Clearly, this approach is not feasible, because the overhead for doing that would use a multiple times the ressources as if you had a single client working on the task. So this approach would render the whole problem unparallelizable.

Storing all addresses with funds on them in a single data structure on the other hand is perfectly feasible. And this data structure can be distributed among the clients. What's even more important, that the funds on these addresses themself are a very high motivation for the rightful owner to claim them back in case an alternate private key has been found.

Addresses without funds on them are getting out of focus.
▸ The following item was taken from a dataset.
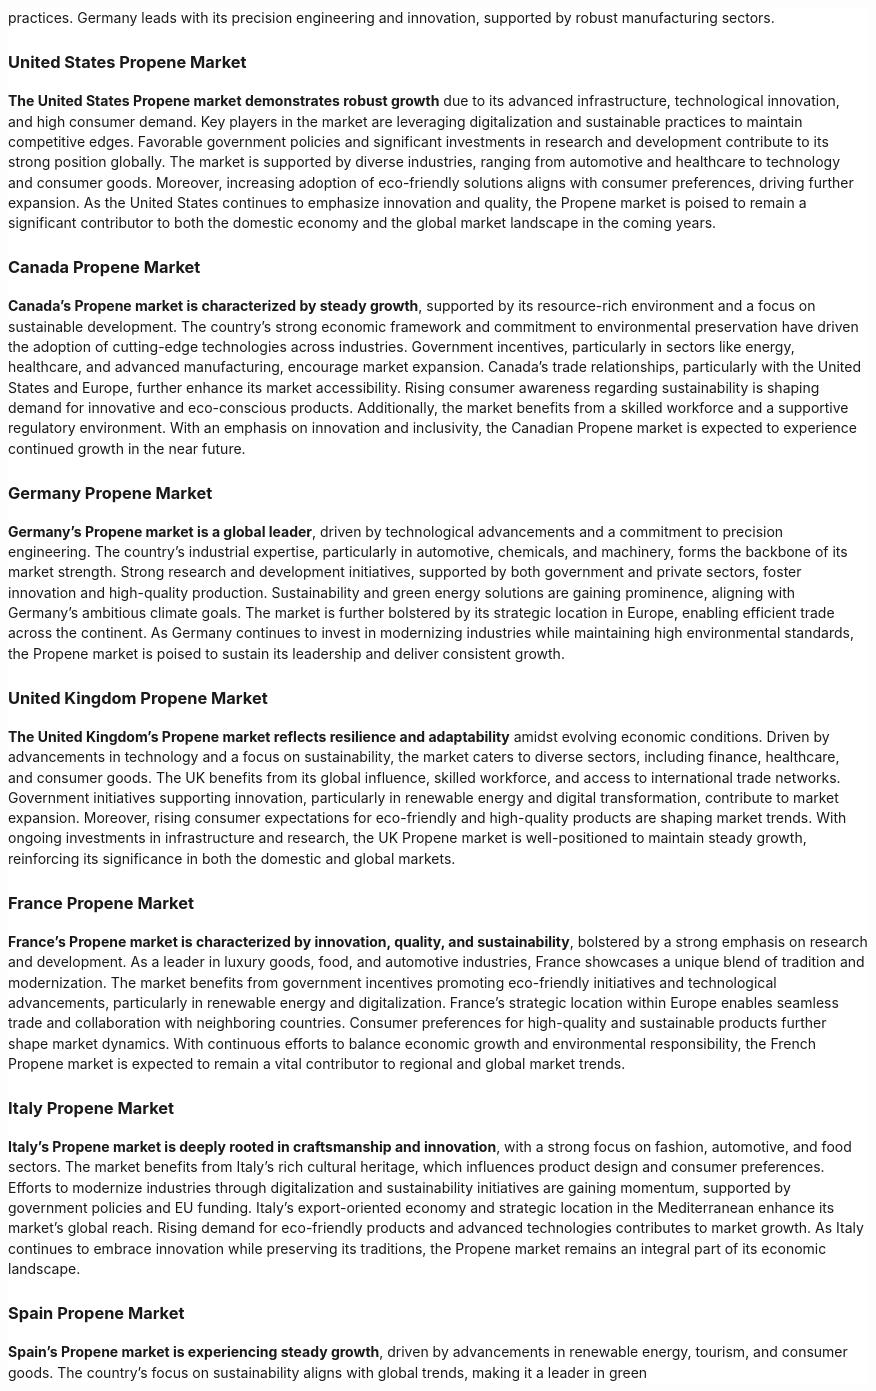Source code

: practices. Germany leads with its precision engineering and innovation, supported by robust manufacturing sectors.</span></em></p></blockquote><h3><strong>United States Propene Market</strong></h3><p><strong>The United States Propene market demonstrates robust growth</strong> due to its advanced infrastructure, technological innovation, and high consumer demand. Key players in the market are leveraging digitalization and sustainable practices to maintain competitive edges. Favorable government policies and significant investments in research and development contribute to its strong position globally. The market is supported by diverse industries, ranging from automotive and healthcare to technology and consumer goods. Moreover, increasing adoption of eco-friendly solutions aligns with consumer preferences, driving further expansion. As the United States continues to emphasize innovation and quality, the Propene market is poised to remain a significant contributor to both the domestic economy and the global market landscape in the coming years.</p><h3><strong>Canada Propene Market</strong></h3><p><strong>Canada&rsquo;s Propene market is characterized by steady growth</strong>, supported by its resource-rich environment and a focus on sustainable development. The country&rsquo;s strong economic framework and commitment to environmental preservation have driven the adoption of cutting-edge technologies across industries. Government incentives, particularly in sectors like energy, healthcare, and advanced manufacturing, encourage market expansion. Canada&rsquo;s trade relationships, particularly with the United States and Europe, further enhance its market accessibility. Rising consumer awareness regarding sustainability is shaping demand for innovative and eco-conscious products. Additionally, the market benefits from a skilled workforce and a supportive regulatory environment. With an emphasis on innovation and inclusivity, the Canadian Propene market is expected to experience continued growth in the near future.</p><h3><strong>Germany Propene Market</strong></h3><p><strong>Germany&rsquo;s Propene market is a global leader</strong>, driven by technological advancements and a commitment to precision engineering. The country&rsquo;s industrial expertise, particularly in automotive, chemicals, and machinery, forms the backbone of its market strength. Strong research and development initiatives, supported by both government and private sectors, foster innovation and high-quality production. Sustainability and green energy solutions are gaining prominence, aligning with Germany&rsquo;s ambitious climate goals. The market is further bolstered by its strategic location in Europe, enabling efficient trade across the continent. As Germany continues to invest in modernizing industries while maintaining high environmental standards, the Propene market is poised to sustain its leadership and deliver consistent growth.</p><h3><strong>United Kingdom Propene Market</strong></h3><p><strong>The United Kingdom&rsquo;s Propene market reflects resilience and adaptability</strong> amidst evolving economic conditions. Driven by advancements in technology and a focus on sustainability, the market caters to diverse sectors, including finance, healthcare, and consumer goods. The UK benefits from its global influence, skilled workforce, and access to international trade networks. Government initiatives supporting innovation, particularly in renewable energy and digital transformation, contribute to market expansion. Moreover, rising consumer expectations for eco-friendly and high-quality products are shaping market trends. With ongoing investments in infrastructure and research, the UK Propene market is well-positioned to maintain steady growth, reinforcing its significance in both the domestic and global markets.</p><h3><strong>France Propene Market</strong></h3><p><strong>France&rsquo;s Propene market is characterized by innovation, quality, and sustainability</strong>, bolstered by a strong emphasis on research and development. As a leader in luxury goods, food, and automotive industries, France showcases a unique blend of tradition and modernization. The market benefits from government incentives promoting eco-friendly initiatives and technological advancements, particularly in renewable energy and digitalization. France&rsquo;s strategic location within Europe enables seamless trade and collaboration with neighboring countries. Consumer preferences for high-quality and sustainable products further shape market dynamics. With continuous efforts to balance economic growth and environmental responsibility, the French Propene market is expected to remain a vital contributor to regional and global market trends.</p><h3><strong>Italy Propene Market</strong></h3><p><strong>Italy&rsquo;s Propene market is deeply rooted in craftsmanship and innovation</strong>, with a strong focus on fashion, automotive, and food sectors. The market benefits from Italy&rsquo;s rich cultural heritage, which influences product design and consumer preferences. Efforts to modernize industries through digitalization and sustainability initiatives are gaining momentum, supported by government policies and EU funding. Italy&rsquo;s export-oriented economy and strategic location in the Mediterranean enhance its market&rsquo;s global reach. Rising demand for eco-friendly products and advanced technologies contributes to market growth. As Italy continues to embrace innovation while preserving its traditions, the Propene market remains an integral part of its economic landscape.</p><h3><strong>Spain Propene Market</strong></h3><p><strong>Spain&rsquo;s Propene market is experiencing steady growth</strong>, driven by advancements in renewable energy, tourism, and consumer goods. The country&rsquo;s focus on sustainability aligns with global trends, making it a leader in green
If you had used some address previously and this address had now no funds on it, even if someone found an alternate private key to it, you would neither notice and probably not even care. If - on the other hand - funds of some of your addresses in use was suddenly transferred to another address, you'd most certainly would want to have it back.

Claiming to be the rightful owner is actually very easy with the pool. Because is searches only in the first 160bit address search space, it is very unlikely to find normal private keys that have been generated by a regular wallet software (meaning the first 96bits of the PK being 0). Therefore, as the rightful owner all you have to do is to present your private key to the address which by a chance of 2⁹⁶ to 1 will be a different private key than the one the pool has found.